* [Dataset entries]
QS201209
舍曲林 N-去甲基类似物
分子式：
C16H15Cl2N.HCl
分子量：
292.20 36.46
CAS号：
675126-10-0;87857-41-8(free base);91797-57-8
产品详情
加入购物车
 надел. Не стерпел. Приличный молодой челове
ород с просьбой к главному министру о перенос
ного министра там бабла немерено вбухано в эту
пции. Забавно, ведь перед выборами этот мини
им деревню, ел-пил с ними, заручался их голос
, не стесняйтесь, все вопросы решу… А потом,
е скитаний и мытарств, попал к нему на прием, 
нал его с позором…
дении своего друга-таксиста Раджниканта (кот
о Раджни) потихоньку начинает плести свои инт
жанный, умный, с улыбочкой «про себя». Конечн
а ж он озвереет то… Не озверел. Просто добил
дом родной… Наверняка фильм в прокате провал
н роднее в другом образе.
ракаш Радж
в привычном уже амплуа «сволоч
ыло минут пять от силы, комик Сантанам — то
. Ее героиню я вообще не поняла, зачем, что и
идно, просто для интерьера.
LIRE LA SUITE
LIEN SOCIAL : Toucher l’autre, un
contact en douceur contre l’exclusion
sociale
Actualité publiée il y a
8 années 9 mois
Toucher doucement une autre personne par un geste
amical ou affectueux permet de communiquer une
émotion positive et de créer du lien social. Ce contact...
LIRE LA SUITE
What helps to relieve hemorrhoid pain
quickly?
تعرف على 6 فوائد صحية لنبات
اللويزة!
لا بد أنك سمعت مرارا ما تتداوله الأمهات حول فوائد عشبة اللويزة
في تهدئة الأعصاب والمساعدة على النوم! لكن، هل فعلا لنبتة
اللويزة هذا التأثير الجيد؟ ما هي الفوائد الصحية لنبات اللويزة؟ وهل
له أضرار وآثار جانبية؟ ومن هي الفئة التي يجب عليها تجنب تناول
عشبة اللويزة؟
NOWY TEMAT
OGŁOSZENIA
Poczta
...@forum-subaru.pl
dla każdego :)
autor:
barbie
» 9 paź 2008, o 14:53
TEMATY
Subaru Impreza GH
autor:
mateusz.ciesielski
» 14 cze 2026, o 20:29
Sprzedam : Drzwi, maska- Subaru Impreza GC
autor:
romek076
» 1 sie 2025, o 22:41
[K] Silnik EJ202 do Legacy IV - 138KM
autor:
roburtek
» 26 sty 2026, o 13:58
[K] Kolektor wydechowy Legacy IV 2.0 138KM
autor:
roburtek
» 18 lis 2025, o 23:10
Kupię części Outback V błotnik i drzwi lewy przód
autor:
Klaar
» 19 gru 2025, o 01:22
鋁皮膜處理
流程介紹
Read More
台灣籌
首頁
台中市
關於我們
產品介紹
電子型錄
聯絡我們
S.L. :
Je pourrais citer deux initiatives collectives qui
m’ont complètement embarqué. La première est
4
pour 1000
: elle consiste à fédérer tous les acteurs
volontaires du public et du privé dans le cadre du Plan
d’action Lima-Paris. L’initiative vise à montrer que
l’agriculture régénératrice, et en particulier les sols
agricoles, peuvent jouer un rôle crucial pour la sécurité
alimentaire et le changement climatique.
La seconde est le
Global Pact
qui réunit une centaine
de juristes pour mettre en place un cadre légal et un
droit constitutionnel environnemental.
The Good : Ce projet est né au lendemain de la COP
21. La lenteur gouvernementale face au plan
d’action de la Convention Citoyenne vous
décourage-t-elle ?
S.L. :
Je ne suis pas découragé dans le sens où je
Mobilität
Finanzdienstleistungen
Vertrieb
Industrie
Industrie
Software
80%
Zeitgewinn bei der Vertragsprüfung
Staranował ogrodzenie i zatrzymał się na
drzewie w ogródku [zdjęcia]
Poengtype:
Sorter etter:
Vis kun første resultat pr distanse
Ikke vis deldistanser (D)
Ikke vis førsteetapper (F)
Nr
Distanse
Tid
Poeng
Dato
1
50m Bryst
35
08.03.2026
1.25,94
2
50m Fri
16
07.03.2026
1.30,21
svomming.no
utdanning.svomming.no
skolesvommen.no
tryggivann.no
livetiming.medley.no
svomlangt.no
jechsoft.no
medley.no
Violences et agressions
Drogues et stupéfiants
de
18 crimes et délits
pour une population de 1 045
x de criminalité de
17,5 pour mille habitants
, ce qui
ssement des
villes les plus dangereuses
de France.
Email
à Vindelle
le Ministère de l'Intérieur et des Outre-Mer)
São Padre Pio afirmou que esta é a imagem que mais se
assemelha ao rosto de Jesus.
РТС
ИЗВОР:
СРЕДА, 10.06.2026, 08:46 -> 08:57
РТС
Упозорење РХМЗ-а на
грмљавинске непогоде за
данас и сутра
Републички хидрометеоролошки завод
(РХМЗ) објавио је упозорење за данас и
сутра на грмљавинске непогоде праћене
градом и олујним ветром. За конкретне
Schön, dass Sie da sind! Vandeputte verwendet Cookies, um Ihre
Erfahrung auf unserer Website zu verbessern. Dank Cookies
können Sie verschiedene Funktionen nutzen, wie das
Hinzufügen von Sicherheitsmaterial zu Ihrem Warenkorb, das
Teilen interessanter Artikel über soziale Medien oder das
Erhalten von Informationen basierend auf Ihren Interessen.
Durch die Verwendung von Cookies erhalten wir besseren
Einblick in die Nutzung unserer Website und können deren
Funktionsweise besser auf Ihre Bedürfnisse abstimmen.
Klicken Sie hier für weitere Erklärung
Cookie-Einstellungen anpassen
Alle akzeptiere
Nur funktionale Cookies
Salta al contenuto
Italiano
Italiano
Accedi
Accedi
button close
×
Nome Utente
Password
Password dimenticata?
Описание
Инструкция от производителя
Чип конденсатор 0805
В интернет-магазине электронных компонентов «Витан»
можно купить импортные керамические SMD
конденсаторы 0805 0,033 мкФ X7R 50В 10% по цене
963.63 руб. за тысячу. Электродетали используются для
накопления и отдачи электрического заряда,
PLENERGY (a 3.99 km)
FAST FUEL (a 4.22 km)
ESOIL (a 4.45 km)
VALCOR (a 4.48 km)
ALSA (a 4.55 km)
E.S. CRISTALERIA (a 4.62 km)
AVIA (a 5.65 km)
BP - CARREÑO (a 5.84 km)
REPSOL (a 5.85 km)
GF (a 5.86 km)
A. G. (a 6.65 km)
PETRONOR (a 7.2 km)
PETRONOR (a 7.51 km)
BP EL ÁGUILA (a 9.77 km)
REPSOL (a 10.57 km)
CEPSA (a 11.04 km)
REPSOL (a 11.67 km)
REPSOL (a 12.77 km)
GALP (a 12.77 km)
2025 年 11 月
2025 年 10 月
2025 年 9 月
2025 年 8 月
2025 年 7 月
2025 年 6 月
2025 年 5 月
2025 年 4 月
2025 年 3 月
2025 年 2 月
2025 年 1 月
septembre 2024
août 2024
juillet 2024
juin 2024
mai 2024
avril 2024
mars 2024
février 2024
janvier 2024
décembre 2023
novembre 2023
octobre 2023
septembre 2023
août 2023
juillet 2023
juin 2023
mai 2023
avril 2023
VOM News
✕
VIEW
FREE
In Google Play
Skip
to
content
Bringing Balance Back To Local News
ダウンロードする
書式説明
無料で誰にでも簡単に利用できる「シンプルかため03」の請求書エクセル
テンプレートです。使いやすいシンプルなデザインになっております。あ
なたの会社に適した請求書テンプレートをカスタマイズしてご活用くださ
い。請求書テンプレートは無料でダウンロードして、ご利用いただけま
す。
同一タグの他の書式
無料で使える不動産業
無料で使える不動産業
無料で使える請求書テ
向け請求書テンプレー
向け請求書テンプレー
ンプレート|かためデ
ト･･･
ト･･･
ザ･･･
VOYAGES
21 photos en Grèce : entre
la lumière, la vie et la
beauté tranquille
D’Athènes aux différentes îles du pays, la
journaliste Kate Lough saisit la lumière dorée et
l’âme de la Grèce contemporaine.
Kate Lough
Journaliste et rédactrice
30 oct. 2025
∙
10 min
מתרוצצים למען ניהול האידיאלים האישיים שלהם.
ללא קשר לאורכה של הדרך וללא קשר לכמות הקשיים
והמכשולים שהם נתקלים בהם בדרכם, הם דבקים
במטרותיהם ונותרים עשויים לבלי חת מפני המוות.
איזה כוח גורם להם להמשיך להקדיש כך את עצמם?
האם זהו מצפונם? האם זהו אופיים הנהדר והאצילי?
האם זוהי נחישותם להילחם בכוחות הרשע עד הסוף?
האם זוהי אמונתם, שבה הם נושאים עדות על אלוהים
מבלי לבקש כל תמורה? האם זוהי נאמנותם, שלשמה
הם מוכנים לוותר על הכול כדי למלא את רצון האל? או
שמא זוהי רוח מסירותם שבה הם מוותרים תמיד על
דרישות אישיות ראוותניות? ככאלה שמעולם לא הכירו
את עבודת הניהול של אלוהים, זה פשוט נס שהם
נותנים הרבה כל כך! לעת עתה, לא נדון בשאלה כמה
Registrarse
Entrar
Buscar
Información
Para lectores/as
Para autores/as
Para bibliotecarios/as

* [WHAT YOU WILL DO] Please rewrite the part of the material that runs from its start through the line containing "е скитаний и", with "деревню" changed to "село" and everything else left as is.

* [RESULT FOR THIS EXERCISE]
QS201209
舍曲林 N-去甲基类似物
分子式：
C16H15Cl2N.HCl
分子量：
292.20 36.46
CAS号：
675126-10-0;87857-41-8(free base);91797-57-8
产品详情
加入购物车
 надел. Не стерпел. Приличный молодой челове
ород с просьбой к главному министру о перенос
ного министра там бабла немерено вбухано в эту
пции. Забавно, ведь перед выборами этот мини
им село, ел-пил с ними, заручался их голос
, не стесняйтесь, все вопросы решу… А потом,
е скитаний и мытарств, попал к нему на прием, 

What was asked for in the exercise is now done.